Skip to main content

ext4 vs XFS vs Btrfs — Choosing the Right Linux Filesystem

· 7 min read
Goel Academy
DevOps & Cloud Learning Hub

You're about to format a 10TB disk — which filesystem should you choose? The answer depends on your workload: how many files, how large, sequential vs random I/O, whether you need snapshots, and how much you value data integrity.
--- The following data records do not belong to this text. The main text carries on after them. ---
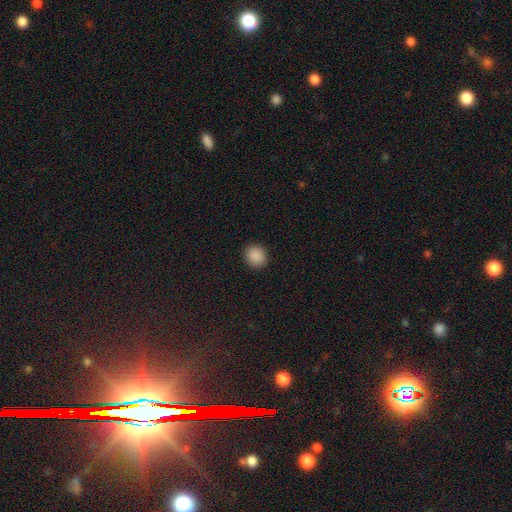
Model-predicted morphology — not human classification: Q: Smooth or featured?
A: smooth (89%); runner-up: star or artifact (9%)
Q: How rounded?
A: round (76%); runner-up: in between (23%)
Q: Merging?
A: none (91%); runner-up: minor disturbance (6%)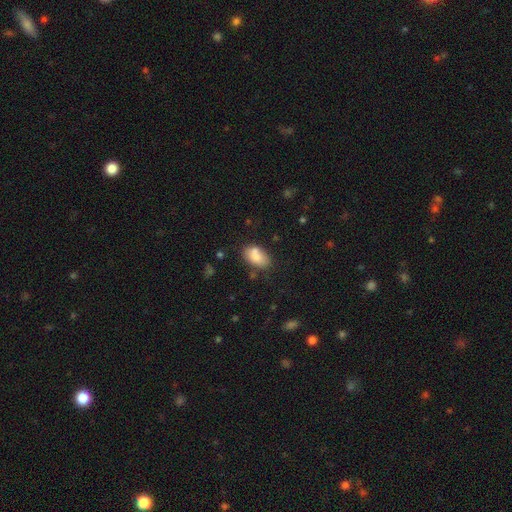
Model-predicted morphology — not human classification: Q: Smooth or featured?
A: smooth (80%); runner-up: featured or disk (12%)
Q: How rounded?
A: in between (90%); runner-up: round (8%)
Q: Merging?
A: none (57%); runner-up: minor disturbance (19%)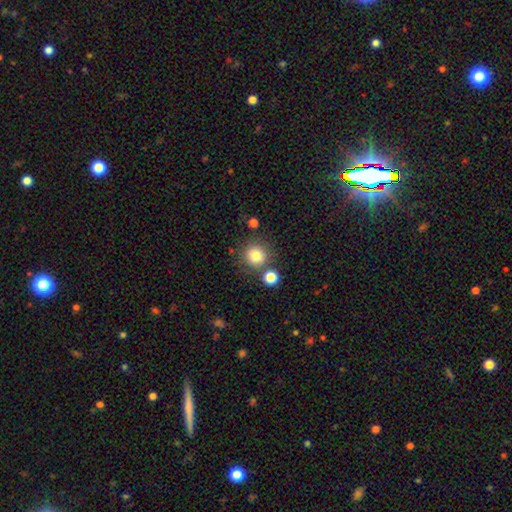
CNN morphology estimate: Smooth or featured?
  - smooth: 80% *
  - star or artifact: 12%
  - featured or disk: 8%
How rounded?
  - round: 94% *
  - in between: 6%
  - cigar-shaped: 1%
Merging?
  - none: 78% *
  - merger: 10%
  - minor disturbance: 8%
  - major disturbance: 3%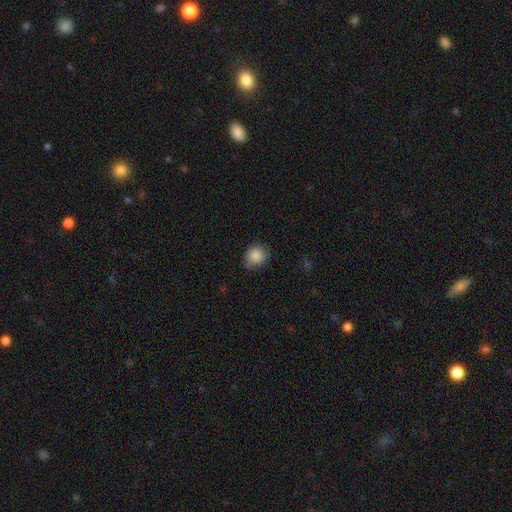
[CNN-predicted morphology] A smooth galaxy with no disk features (87%) that is round (80%).

Vote fractions:
- Smooth or featured? smooth: 87% / star or artifact: 9% / featured or disk: 5%
- How rounded? round: 80% / in between: 19% / cigar-shaped: 1%
- Merging? none: 78% / minor disturbance: 17% / major disturbance: 3% / merger: 2%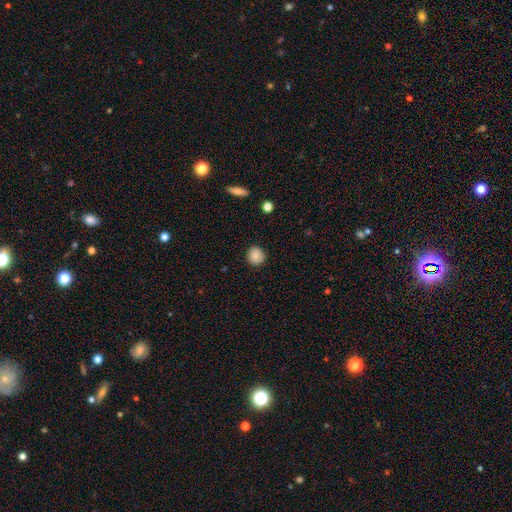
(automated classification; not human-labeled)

Let's cut through the marketing and look at what actually matters.

Quick Decision Matrix

Criteriaext4XFSBtrfs
Max volume size1 EB8 EB16 EB
Max file size16 TB8 EB16 EB
Online growYesYesYes
Online shrinkYesNoYes
SnapshotsNoNoYes (native)
CompressionNoNoYes (zstd, lzo)
ChecksumsMetadata onlyMetadata onlyData + metadata
RAID supportNo (use mdadm)No (use mdadm)Built-in (RAID 0/1/10)
Best forGeneral purposeLarge files, databasesSnapshots, data integrity

ext4: The Reliable Default

ext4 has been the default Linux filesystem since 2008. It's battle-tested, well-understood, and does nothing surprising — exactly what you want in production.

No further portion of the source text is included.